The Companies & Intellectual Property Registration Office (Cipro) is merging with the Office of Companies & Intellectual Property Enforcement (OCIPE) to become a Commission, to be known as the Companies & Intellectual Property Commission.
Keith Sendwe, CEO of Cipro, explains that the decision to transform Cipro into a Commission was made five years ago as part of the broad Department of Trade & Industry (DTI) corporate law reform which involved the development of a new Companies Act.
The blueprint for this reform is contained in the guidance policy document entitled ‘South African Company Law for the 21st Century: Guidelines for Corporate Law Reform’, written and refined prior to introduction in Parliament during 2008.
In a global environment where the stimulation of economic growth is of critical importance, it was deemed necessary to combine forces with other organisations complimenting Cipro's service offering and place registration and enforcement of companies and intellectual property rights under one roof.
Cipro needs to follow due process in order to transform into a commission, says Sendwe.

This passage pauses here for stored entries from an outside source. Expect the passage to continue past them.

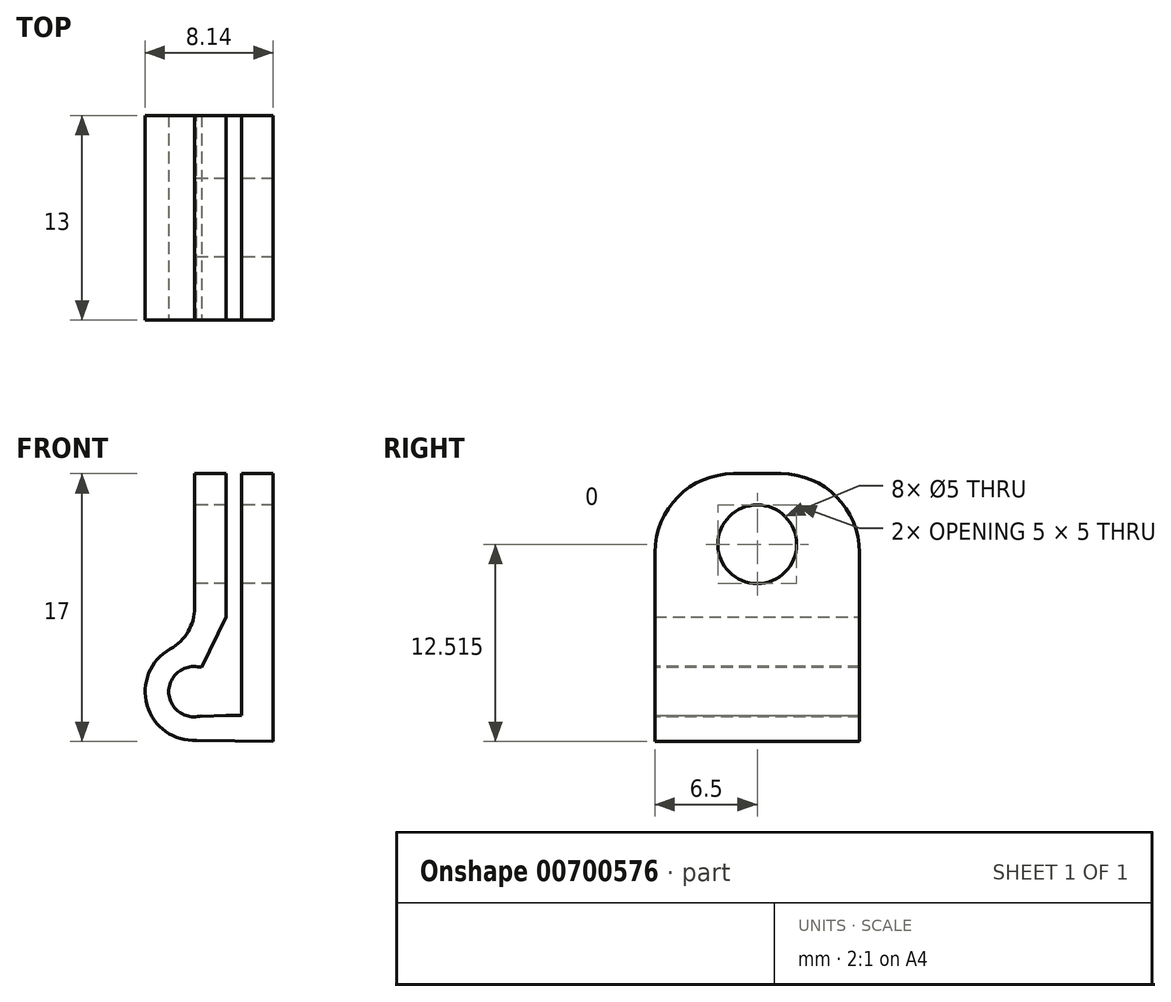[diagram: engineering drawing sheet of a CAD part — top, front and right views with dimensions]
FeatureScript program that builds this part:
annotation { "Feature Type Name" : "Feature", "Feature Type Description" : "" }
export const myFeature = defineFeature(function(context is Context, id is Id, definition is map)
    precondition{}
    {
        {
            var Q0;
            Q0=qCreatedBy(makeId("Front.planeOp"),FACE);
            var sketch = newSketch(context, id + "F0", { "sketchPlane" : qUnion([Q0])});
            skLineSegment(sketch, "E0", {"start": v(0, 0) * mm, "end": v(0, 17) * mm});
            skArc(sketch, "E1", {"start": v(-5, 6.26) * mm, "mid": v(-8.14, 3.09) * mm, "end": v(-4.86, 0.06) * mm});
            skLineSegment(sketch, "E2", {"start": v(0, 17) * mm, "end": v(-2, 17) * mm});
            skLineSegment(sketch, "E3", {"start": v(-5, 17) * mm, "end": v(-5, 6.26) * mm});
            skLineSegment(sketch, "E4", {"start": v(0, 0) * mm, "end": v(-4.86, 0.06) * mm});
            skLineSegment(sketch, "E5", {"start": v(-3, 17) * mm, "end": v(-3, 1.65) * mm});
            skLineSegment(sketch, "E6", {"start": v(-3, 1.65) * mm, "end": v(-2, 1.65) * mm});
            skLineSegment(sketch, "E7", {"start": v(-2, 1.65) * mm, "end": v(-2, 17) * mm});
            skLineSegment(sketch, "E8.trimOffspring", {"start": v(-3, 17) * mm, "end": v(-5, 17) * mm});
            skSolve(sketch);
        }
        {
            var Q0;
            Q0 = qSketchRegion(id + "F0", true);
            extrude(context, id + "F1", {"entities" : qUnion([Q0]), "depth" : 13 * mm, "offsetDistance" : 25 * mm});
        }
        {
            var Q0;
            Q0=makeQuery(id+"F1.opExtrude","CAP_FACE",FACE,{"disambiguationData":[OSD([sQuery(id+"F0.wireOp",EDGE,"E0"),sQuery(id+"F0.wireOp",EDGE,"E1"),sQuery(id+"F0.wireOp",EDGE,"E2"),sQuery(id+"F0.wireOp",EDGE,"E3"),sQuery(id+"F0.wireOp",EDGE,"E4"),sQuery(id+"F0.wireOp",EDGE,"E5"),sQuery(id+"F0.wireOp",EDGE,"E6"),sQuery(id+"F0.wireOp",EDGE,"E7"),sQuery(id+"F0.wireOp",EDGE,"E8.trimOffspring")])],"isStart":false});
            var sketch = newSketch(context, id + "F2", { "sketchPlane" : qUnion([Q0])});
            skArc(sketch, "E9.0", {"start": v(-5, 6.26) * mm, "mid": v(-8.14, 3.09) * mm, "end": v(-4.86, 0.06) * mm});
            skCircle(sketch, "E10", {"center": v(-5.04, 3.16) * mm, "radius": 1.6 * mm});
            skSolve(sketch);
        }
        {
            var Q0;
            Q0 = qSketchRegion(id + "F2", true);
            extrude(context, id + "F3", {"entities" : qUnion([Q0]), "operationType" : NewBodyOperationType.REMOVE, "oppositeDirection" : true, "depth" : 25 * mm, "offsetDistance" : 25 * mm});
        }
        {
            var Q0;
            Q0=makeQuery(id+"F1.opExtrude","CAP_FACE",FACE,{"disambiguationData":[OSD([sQuery(id+"F0.wireOp",EDGE,"E0"),sQuery(id+"F0.wireOp",EDGE,"E1"),sQuery(id+"F0.wireOp",EDGE,"E2"),sQuery(id+"F0.wireOp",EDGE,"E3"),sQuery(id+"F0.wireOp",EDGE,"E4"),sQuery(id+"F0.wireOp",EDGE,"E5"),sQuery(id+"F0.wireOp",EDGE,"E6"),sQuery(id+"F0.wireOp",EDGE,"E7"),sQuery(id+"F0.wireOp",EDGE,"E8.trimOffspring")])],"isStart":false});
            var sketch = newSketch(context, id + "F4", { "sketchPlane" : qUnion([Q0])});
            skLineSegment(sketch, "E11", {"start": v(-4.55, 4.68) * mm, "end": v(-2.6, 8.75) * mm});
            skLineSegment(sketch, "E12", {"start": v(-2.6, 8.75) * mm, "end": v(-2.6, 3.03) * mm});
            skLineSegment(sketch, "E13", {"start": v(-2.6, 3.03) * mm, "end": v(-4.6, 3.03) * mm});
            skLineSegment(sketch, "E14", {"start": v(-4.6, 3.03) * mm, "end": v(-4.55, 4.68) * mm});
            skLineSegment(sketch, "E15", {"start": v(-3, 1.65) * mm, "end": v(-4.55, 1.58) * mm});
            skLineSegment(sketch, "E16", {"start": v(-4.55, 1.58) * mm, "end": v(-4.6, 3.03) * mm});
            skLineSegment(sketch, "E17", {"start": v(-2.6, 3.03) * mm, "end": v(-3, 1.65) * mm});
            skSolve(sketch);
        }
        {
            var Q0;
            Q0 = qSketchRegion(id + "F4", true);
            extrude(context, id + "F5", {"entities" : qUnion([Q0]), "operationType" : NewBodyOperationType.REMOVE, "oppositeDirection" : true, "depth" : 25 * mm, "offsetDistance" : 25 * mm});
        }
        {
            var Q0;
            Q0=makeQuery(id+"F1.opExtrude","SWEPT_EDGE",EDGE,{"disambiguationData":[OSD([sQuery(id+"F0.wireOp",EDGE,"E1"),sQuery(id+"F0.wireOp",EDGE,"E3")])]});
            fillet(context, id + "F6", {"entities" : qUnion([Q0]), "radius" : 3 * mm, "tangentPropagation" : true, "allowEdgeOverflow" : false});
        }
        {
            var Q0;
            Q0=makeQuery(id+"F1.opExtrude","CAP_EDGE",EDGE,{"disambiguationData":[OSD([sQuery(id+"F0.wireOp",EDGE,"E8.trimOffspring")])],"isStart":true});
            var Q1;
            Q1=makeQuery(id+"F1.opExtrude","CAP_EDGE",EDGE,{"disambiguationData":[OSD([sQuery(id+"F0.wireOp",EDGE,"E2")])],"isStart":true});
            var Q2;
            Q2=makeQuery(id+"F1.opExtrude","CAP_EDGE",EDGE,{"disambiguationData":[OSD([sQuery(id+"F0.wireOp",EDGE,"E8.trimOffspring")])],"isStart":false});
            var Q3;
            Q3=makeQuery(id+"F1.opExtrude","CAP_EDGE",EDGE,{"disambiguationData":[OSD([sQuery(id+"F0.wireOp",EDGE,"E2")])],"isStart":false});
            fillet(context, id + "F7", {"entities" : qUnion([Q0, Q1, Q2, Q3]), "radius" : 5 * mm, "tangentPropagation" : true, "allowEdgeOverflow" : false});
        }
        {
            var Q0;
            Q0=makeQuery(id+"F1.opExtrude","SWEPT_FACE",FACE,{"disambiguationData":[OSD([sQuery(id+"F0.wireOp",EDGE,"E3")])]});
            var sketch = newSketch(context, id + "F8", { "sketchPlane" : qUnion([Q0])});
            skLineSegment(sketch, "E18.0", {"start": v(8, 17) * mm, "end": v(5, 17) * mm});
            skLineSegment(sketch, "E19.0", {"start": v(0, 12) * mm, "end": v(0, 8.49) * mm});
            skLineSegment(sketch, "E20.0", {"start": v(13, 12) * mm, "end": v(13, 8.49) * mm});
            skCircle(sketch, "E21", {"center": v(6.5, 12.52) * mm, "radius": 2.5 * mm});
            skPoint(sketch, "E21.centerSnap0", {"position": v(6.5, 17) * mm});
            skSolve(sketch);
        }
        {
            var Q0;
            Q0 = qSketchRegion(id + "F8", true);
            extrude(context, id + "F9", {"entities" : qUnion([Q0]), "operationType" : NewBodyOperationType.REMOVE, "oppositeDirection" : true, "depth" : 25 * mm, "offsetDistance" : 25 * mm});
        }
    });
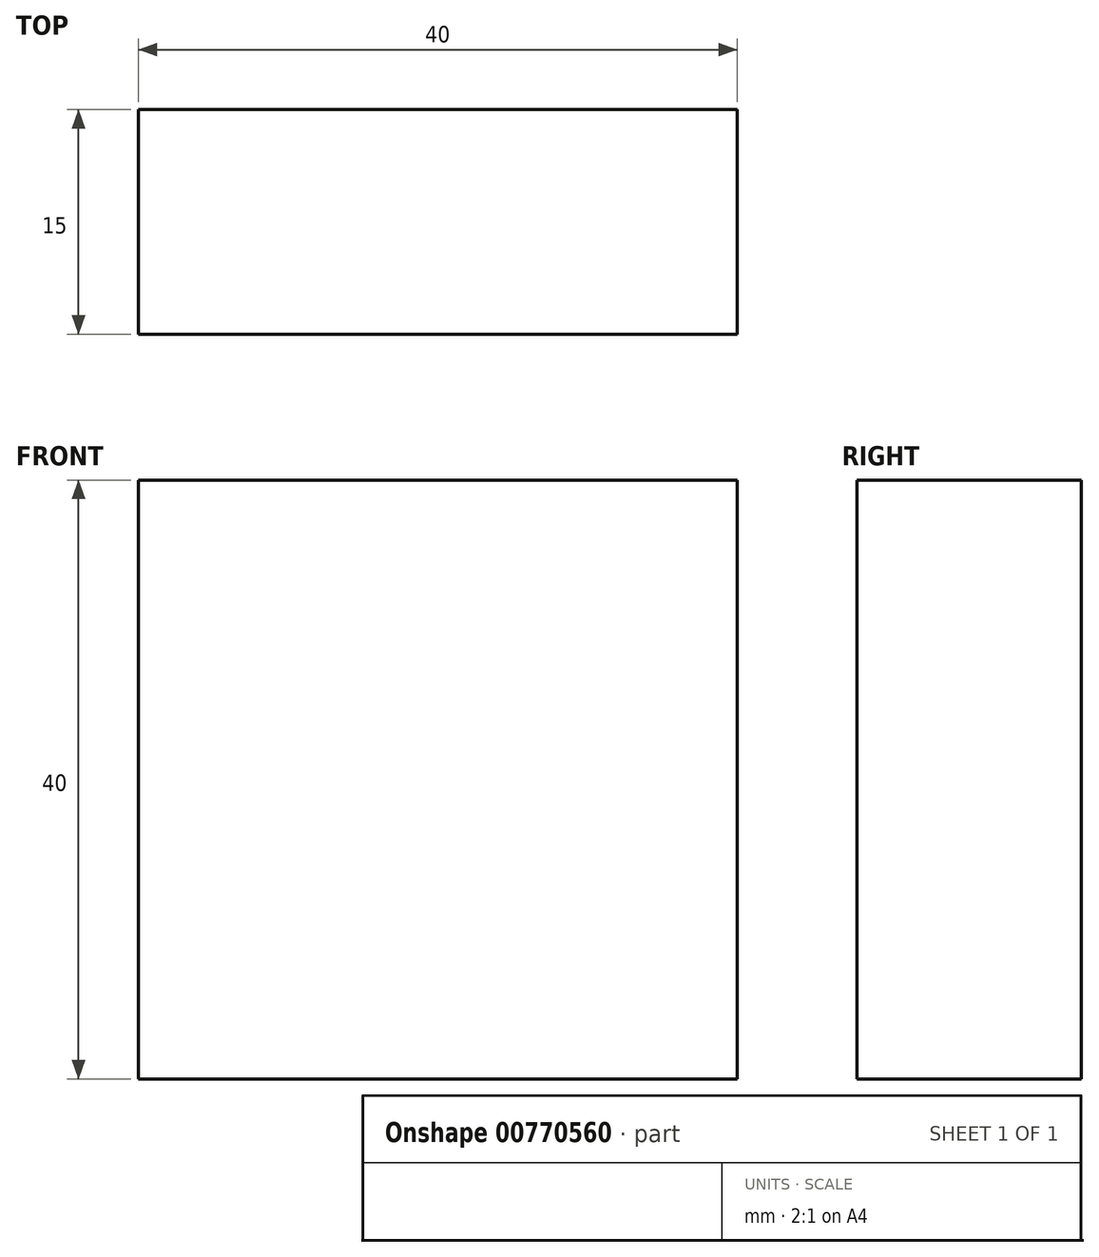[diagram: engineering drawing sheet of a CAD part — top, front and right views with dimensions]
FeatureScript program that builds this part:
annotation { "Feature Type Name" : "Feature", "Feature Type Description" : "" }
export const myFeature = defineFeature(function(context is Context, id is Id, definition is map)
    precondition{}
    {
        {
            var Q0;
            Q0=qCreatedBy(makeId("Top.planeOp"),FACE);
            var sketch = newSketch(context, id + "F0", { "sketchPlane" : qUnion([Q0])});
            skLineSegment(sketch, "E0.bottom", {"start": v(0, 0) * mm, "end": v(-40, 0) * mm});
            skLineSegment(sketch, "E0.top", {"start": v(0, 15) * mm, "end": v(-40, 15) * mm});
            skLineSegment(sketch, "E0.left", {"start": v(0, 0) * mm, "end": v(0, 15) * mm});
            skLineSegment(sketch, "E0.right", {"start": v(-40, 0) * mm, "end": v(-40, 15) * mm});
            skSolve(sketch);
        }
        {
            var Q0;
            Q0 = qSketchRegion(id + "F0", true);
            extrude(context, id + "F1", {"entities" : qUnion([Q0]), "depth" : 40 * mm, "offsetDistance" : 25 * mm});
        }
    });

“Following the introduction of the new Companies Act to Parliament, it was published for general comment on 27 June 2008 as Bill 61 of 2008. The Portfolio Committee on Trade & Industry received considerable feedback on the Act. All feedback, including oral presentations, which formed part of the public hearing of the Companies Bill during the latter part 2008, was taken into account. The result is a Bill that was significantly influenced by consumers and experts in the field of companies and intellectual property.”
The Bill was finally approved by the Committee and Parliament during November 2008 and has since been signed off by the President.
“As with all transformation processes, we will have to be patient to see the end result, the Commission as a sunset clause in the Act prevents the new regulation from being put into operation within one year following its promulgation. The new Companies & Intellectual Property Commission will therefore only see the light after July 2010," he adds.
“After transformation, the Companies & Intellectual Property Commission will operate under a new law with significantly expanded functions and powers. In particular, all administrative functions will now be de-politicised and placed within the jurisdiction of the Commission. Previously, all the administrative functions were assigned to the Minister of the dti. The appointment of members within the institutions and the drafting of regulations will however still be handled by the Minister.”
The ultimate goal of the reform is to ensure that enterprises of all types and sizes promote the principles of growth, employment, innovation, stability, good governance, confidence and international competitiveness.